User experience drives virtual desktop deployments and can either make or break them. If the user experience is awful, users will find other, often less secure methods for doing their jobs. VDI sits at an interesting crossroads where storage, memory, networking, CPUs, and GPUs must be properly tuned. Any adverse impact from any one of these resources could spell the doom of a virtual desktop user experience. The ProjectVRC team and others have taken a comprehensive look at potential adverse impacts, but they have only examined security from the viewpoint of those who implement antivirus and anti-malware solutions. While this is valuable, they do not cover the grander picture of security around virtual desktops. Even today, many years and versions after virtual desktops were first implemented, there are still fundamental functions missing in the realm of security. 

What Is Missing?

  • A method for achieving active per-user policy enforcement: None of today’s virtual desktop management tools currently integrates with security tools so that we know when a user logs in, when they disconnect, and when they log out, so that a per-user, per-device security policy could be applied to the desktop.
  • A measurement of the impact of security, logging, and auditing when placed into the VDI environment: There have been limited tests showing how certain antivirus/anti-malware solutions work, but none for other security tools or approaches such as data loss prevention (DLP), intrusion detection systems/intrusion prevention systems (IDS/IPS), encryption, in-VM firewalls, external firewalls, next-gen firewalls that understand user context, etc.

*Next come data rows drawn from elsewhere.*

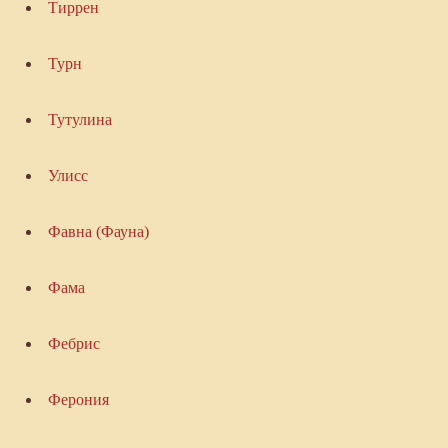
Тиррен
Турн
Тутулина
Улисс
Фавна (Фауна)
Фама
Фебрис
Ферония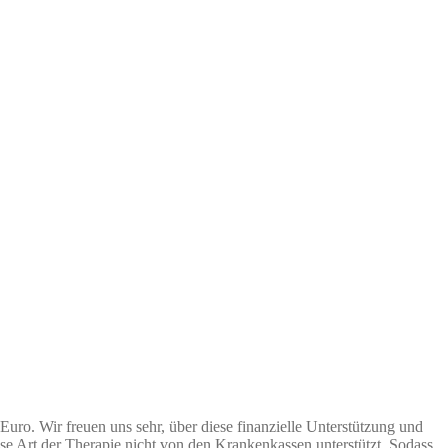
 Euro. Wir freuen uns sehr, über diese finanzielle Unterstützung und
ese Art der Therapie nicht von den Krankenkassen unterstützt. Sodass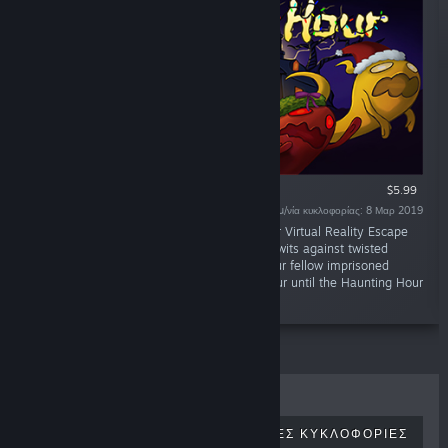
ΜΌΝΟ VR
$5.99
Ημ/νία κυκλοφορίας: 8 Μαρ 2019
«Cooperate in this Cross-platform Multiplayer Virtual Reality Escape
Room to escape the Witch’s Castle. Pit your wits against twisted
puzzles and crazy challenges as you and your fellow imprisoned
ghosts race against time. There's only an hour until the Haunting Hour
begins, will you make it out?»
ΚΟΡΥΦΑΊΑ ΣΕ ΠΩΛΉΣΕΙΣ
ΝΈΕΣ ΚΥΚΛΟΦΟΡΊΕΣ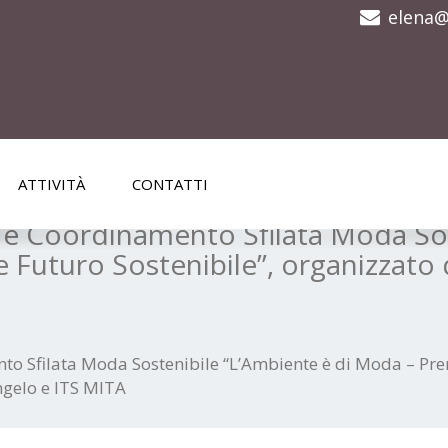
elena@
ATTIVITÀ
CONTATTI
 e Coordinamento Sfilata Moda Sos
 Futuro Sostenibile”, organizzato 
o Sfilata Moda Sostenibile “L’Ambiente è di Moda – Premi
ngelo e ITS MITA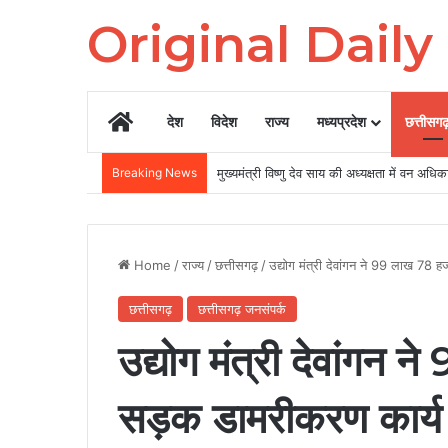
Original Dail
Home
देश
विदेश
राज्य
मध्यप्रदेश
छत्तीसग
Breaking News
Home
/
राज्य
/
छत्तीसगढ़
/
उद्योग मंत्री देवांगन ने 99 लाख 78
छत्तीसगढ़
छत्तीसगढ़ जनसंपर्क
उद्योग मंत्री देवांगन
सड़क डामरीकरण कार्य 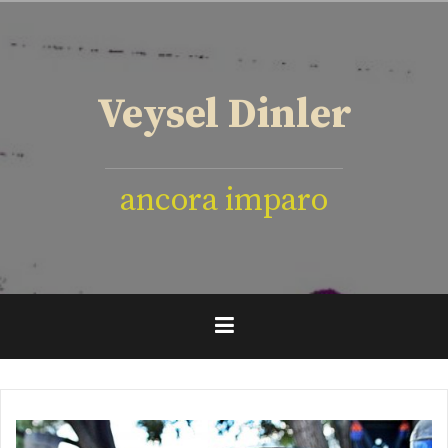
İçeriğe
geç
Veysel Dinler
ancora imparo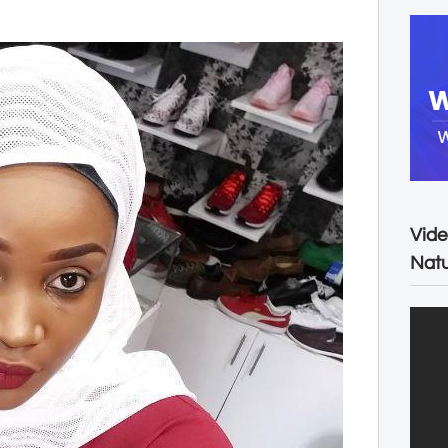
Vide
Natu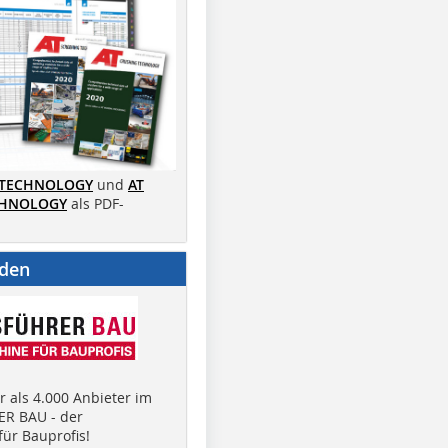
 TECHNOLOGY
und
AT
CHNOLOGY
als PDF-
nden
 als 4.000 Anbieter im
R BAU - der
ür Bauprofis!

Each one of these tools could impact overall user experience as well as density of desktops per host.

Where We Are Today

The state of the art for securing virtual desktops today is to place like desktops (based not just on user, but on applications) into containers that are protected by different firewalls and security tools. For example, you may have a container for external web browsing and other internet-facing technologies. In this container,  applications are delivered as seamless remote sessions using something like XenApp, while a second container is for accessing standard applications that do not use or access data that could be considered classified. Other containers  allow access to data that has a higher classification. The containers are around inside-out desktops (desktops used to access the Internet), outside-in virtual desktops (desktops used and accessed from the Internet), and inside-in desktops (desktops used to access applications within your environment). When you use containers of these types, you must realize that anything outside a container is considered the wild, regardless of where that container lives (in your data center or outside of it).

  • With inside-out virtual desktops, the desktops themselves live within a DMZ container. These desktops are locked down so that no new code can execute using GPOs or other tools. Anything going out of that container goes into the wild, and we do not want “infected” data going from there deeper “inside.” There are, however, cases where going further inside is required. This is, in effect, changing from a lower level of classification to a higher level of classification, and as such, it needs to be a one-way communication of well-vetted data. “Well-vetted” could include active scanning and removal of any executable parts.
  • With outside-in virtual desktops, the desktops themselves live within a DMZ, where they are also locked down so that no new tools can be installed and no data coming in or data further inside can live. Once more, we need to move further inside to use the applications that are deeper inside. This is the normal behavior for road warriors, so the applications must exist.
  • Inside-in virtual desktops are in higher classification level trust zones, which are either full desktops or applications streamed or presented to outside-in or other inside-in desktops. In general, these desktops are what replace standard physical desktops. They could have access to external devices or they could even access other types of virtual desktops.
  • Presentation/application servers are generally accessed by inside-in virtual desktops. These are the servers where the data interacts with the application and where the application interacts with the user.
    These containers can live locally or in the cloud, or can be a combination of elements. This is why we must follow the user to the application and to the data the application manipulates. In some areas, it is possible to govern that path, but in the secure hybrid cloud, this can become very difficult. The best way to secure a virtual desktop environment is to understand how the users access the applications and, therefore, the data.

Closing Thoughts

Containerization is a well-known security construct for wrapping items that are either too difficult or old to secure or cannot be secured for other reasons, with a security context that provides control, separation, and segregation based on classification levels, types of users, data accessed, and applications in use. When we scale this across the secure hybrid cloud, we must place security at the intersection of the user, application, and data. When we place containers around virtual desktops, we can do just that, as long as we know how those applications are accessed and which direction we are going: inside-out, outside-in, or inside-in.